▸ **REQUIRED WORK**:
Starting at the line below holding "Fish can be" and stopping at the line holding "How are the fish processed?", print every line exactly, both ends included, and leave the rest out.

▸ **SUPPLIED DATA**:
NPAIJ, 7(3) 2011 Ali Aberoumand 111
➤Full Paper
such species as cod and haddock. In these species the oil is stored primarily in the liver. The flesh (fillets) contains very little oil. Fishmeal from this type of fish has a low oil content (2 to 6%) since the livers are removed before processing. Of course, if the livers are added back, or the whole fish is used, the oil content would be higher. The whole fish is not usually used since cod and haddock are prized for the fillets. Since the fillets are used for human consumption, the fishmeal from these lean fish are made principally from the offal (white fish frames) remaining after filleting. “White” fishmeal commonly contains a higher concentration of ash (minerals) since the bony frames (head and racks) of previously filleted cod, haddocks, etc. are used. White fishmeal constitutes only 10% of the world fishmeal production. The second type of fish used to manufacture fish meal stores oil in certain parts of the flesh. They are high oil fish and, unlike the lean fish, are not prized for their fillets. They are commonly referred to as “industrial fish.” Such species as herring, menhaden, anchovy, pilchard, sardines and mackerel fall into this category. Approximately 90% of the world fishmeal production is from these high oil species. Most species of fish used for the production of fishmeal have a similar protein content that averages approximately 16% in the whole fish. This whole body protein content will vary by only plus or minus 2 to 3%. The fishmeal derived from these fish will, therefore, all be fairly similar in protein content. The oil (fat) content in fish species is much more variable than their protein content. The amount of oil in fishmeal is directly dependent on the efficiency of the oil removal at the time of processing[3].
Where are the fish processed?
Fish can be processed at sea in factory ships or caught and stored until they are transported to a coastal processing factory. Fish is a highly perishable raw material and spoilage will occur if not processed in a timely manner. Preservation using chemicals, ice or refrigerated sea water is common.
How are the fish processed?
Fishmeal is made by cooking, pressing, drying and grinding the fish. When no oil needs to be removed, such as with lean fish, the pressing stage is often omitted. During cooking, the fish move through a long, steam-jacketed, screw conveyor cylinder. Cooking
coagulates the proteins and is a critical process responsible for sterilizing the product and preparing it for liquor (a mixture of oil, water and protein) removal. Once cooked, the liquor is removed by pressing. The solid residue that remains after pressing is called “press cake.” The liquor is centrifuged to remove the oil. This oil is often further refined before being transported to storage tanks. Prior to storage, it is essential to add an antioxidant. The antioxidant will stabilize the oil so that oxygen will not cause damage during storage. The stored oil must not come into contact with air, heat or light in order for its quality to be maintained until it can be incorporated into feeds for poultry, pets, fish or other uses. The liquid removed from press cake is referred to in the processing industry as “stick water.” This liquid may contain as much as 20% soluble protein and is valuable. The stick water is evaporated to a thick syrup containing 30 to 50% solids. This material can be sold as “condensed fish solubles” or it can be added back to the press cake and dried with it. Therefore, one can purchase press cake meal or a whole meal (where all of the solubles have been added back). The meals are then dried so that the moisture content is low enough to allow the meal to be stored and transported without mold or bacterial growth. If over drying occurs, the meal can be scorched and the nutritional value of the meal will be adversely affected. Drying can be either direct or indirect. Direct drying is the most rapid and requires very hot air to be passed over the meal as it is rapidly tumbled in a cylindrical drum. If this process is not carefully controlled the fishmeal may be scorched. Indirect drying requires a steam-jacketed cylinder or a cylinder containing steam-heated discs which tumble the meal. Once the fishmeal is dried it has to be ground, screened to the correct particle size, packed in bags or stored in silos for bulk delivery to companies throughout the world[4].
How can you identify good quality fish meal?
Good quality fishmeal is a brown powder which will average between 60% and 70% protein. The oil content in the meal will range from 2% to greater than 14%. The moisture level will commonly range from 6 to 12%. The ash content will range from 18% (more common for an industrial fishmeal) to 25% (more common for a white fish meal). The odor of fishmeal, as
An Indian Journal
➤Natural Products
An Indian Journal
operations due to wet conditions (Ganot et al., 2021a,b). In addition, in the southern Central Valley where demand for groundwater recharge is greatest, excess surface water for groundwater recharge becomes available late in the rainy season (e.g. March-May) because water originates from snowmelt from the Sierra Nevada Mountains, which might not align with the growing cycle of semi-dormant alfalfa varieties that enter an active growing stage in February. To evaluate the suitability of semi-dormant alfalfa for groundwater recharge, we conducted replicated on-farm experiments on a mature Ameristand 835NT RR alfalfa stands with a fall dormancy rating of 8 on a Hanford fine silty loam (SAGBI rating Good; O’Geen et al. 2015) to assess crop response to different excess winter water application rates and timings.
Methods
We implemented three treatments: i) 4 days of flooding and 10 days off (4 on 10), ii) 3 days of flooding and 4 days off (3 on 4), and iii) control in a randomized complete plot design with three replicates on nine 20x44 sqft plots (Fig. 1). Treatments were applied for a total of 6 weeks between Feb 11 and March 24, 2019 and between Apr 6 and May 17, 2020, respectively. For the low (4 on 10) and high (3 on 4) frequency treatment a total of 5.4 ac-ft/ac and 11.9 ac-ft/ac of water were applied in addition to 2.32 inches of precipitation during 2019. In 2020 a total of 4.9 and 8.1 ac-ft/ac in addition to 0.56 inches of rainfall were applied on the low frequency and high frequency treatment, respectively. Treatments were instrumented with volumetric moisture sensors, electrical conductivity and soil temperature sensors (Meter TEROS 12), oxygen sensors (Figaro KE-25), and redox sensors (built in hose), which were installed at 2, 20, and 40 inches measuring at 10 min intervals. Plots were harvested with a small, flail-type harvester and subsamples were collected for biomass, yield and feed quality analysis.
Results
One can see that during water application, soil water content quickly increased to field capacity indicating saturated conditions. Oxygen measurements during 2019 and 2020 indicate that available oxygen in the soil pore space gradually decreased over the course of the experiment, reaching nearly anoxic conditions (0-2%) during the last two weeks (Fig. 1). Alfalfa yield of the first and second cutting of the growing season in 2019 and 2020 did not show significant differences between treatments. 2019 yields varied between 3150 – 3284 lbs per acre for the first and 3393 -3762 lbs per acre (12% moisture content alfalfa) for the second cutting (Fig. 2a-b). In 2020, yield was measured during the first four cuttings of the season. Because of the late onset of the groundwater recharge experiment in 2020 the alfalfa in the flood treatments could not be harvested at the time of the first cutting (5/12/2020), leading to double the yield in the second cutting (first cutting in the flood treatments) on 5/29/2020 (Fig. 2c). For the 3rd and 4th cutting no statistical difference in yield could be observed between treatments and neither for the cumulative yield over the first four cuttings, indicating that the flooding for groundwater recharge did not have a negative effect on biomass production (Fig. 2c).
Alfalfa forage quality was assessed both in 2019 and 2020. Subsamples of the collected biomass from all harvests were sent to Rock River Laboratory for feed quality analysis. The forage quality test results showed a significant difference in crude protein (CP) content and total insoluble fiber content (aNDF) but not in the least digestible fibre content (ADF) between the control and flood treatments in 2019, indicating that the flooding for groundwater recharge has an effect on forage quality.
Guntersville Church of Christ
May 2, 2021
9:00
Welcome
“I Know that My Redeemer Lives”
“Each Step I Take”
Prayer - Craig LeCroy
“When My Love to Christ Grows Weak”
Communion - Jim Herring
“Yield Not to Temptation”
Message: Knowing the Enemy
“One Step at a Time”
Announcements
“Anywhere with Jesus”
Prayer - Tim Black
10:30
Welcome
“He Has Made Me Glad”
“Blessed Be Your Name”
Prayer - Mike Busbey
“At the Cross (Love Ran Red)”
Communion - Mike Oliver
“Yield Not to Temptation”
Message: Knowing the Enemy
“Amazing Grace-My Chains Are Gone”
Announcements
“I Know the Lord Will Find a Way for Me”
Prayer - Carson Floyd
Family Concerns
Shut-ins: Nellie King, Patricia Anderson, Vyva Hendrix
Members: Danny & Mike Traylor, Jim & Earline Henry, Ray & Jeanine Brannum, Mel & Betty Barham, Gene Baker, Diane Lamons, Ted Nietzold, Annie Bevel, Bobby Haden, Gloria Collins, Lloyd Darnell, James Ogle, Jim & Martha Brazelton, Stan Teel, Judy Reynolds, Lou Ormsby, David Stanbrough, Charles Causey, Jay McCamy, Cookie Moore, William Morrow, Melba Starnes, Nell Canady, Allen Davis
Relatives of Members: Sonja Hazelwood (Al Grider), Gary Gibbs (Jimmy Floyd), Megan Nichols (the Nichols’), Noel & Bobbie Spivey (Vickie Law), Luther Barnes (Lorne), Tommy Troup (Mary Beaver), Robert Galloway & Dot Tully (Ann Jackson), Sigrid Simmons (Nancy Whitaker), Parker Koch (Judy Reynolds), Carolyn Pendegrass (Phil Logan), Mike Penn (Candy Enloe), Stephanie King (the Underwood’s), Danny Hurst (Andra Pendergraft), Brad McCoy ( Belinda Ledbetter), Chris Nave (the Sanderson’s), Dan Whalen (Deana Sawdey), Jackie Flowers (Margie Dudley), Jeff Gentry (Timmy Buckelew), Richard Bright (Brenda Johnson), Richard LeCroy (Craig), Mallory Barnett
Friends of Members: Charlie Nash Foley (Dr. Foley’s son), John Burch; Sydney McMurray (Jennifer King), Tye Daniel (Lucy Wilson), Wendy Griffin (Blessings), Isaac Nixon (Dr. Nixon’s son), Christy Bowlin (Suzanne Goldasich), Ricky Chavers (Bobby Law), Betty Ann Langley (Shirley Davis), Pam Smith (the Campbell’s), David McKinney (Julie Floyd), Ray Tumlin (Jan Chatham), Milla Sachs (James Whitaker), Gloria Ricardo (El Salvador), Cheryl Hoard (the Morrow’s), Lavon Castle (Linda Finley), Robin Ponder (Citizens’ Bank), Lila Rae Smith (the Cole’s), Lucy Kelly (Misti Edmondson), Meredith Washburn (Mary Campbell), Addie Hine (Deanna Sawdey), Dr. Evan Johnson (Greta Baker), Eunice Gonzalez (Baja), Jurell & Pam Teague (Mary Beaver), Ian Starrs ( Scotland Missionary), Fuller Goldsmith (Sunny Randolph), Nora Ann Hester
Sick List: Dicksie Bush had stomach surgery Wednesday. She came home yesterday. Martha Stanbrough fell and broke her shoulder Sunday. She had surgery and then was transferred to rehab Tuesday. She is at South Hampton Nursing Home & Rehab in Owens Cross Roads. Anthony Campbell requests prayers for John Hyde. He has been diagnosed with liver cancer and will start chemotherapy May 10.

▸ **ANSWER AREA**:
Fish can be processed at sea in factory ships or caught and stored until they are transported to a coastal processing factory. Fish is a highly perishable raw material and spoilage will occur if not processed in a timely manner. Preservation using chemicals, ice or refrigerated sea water is common.
How are the fish processed?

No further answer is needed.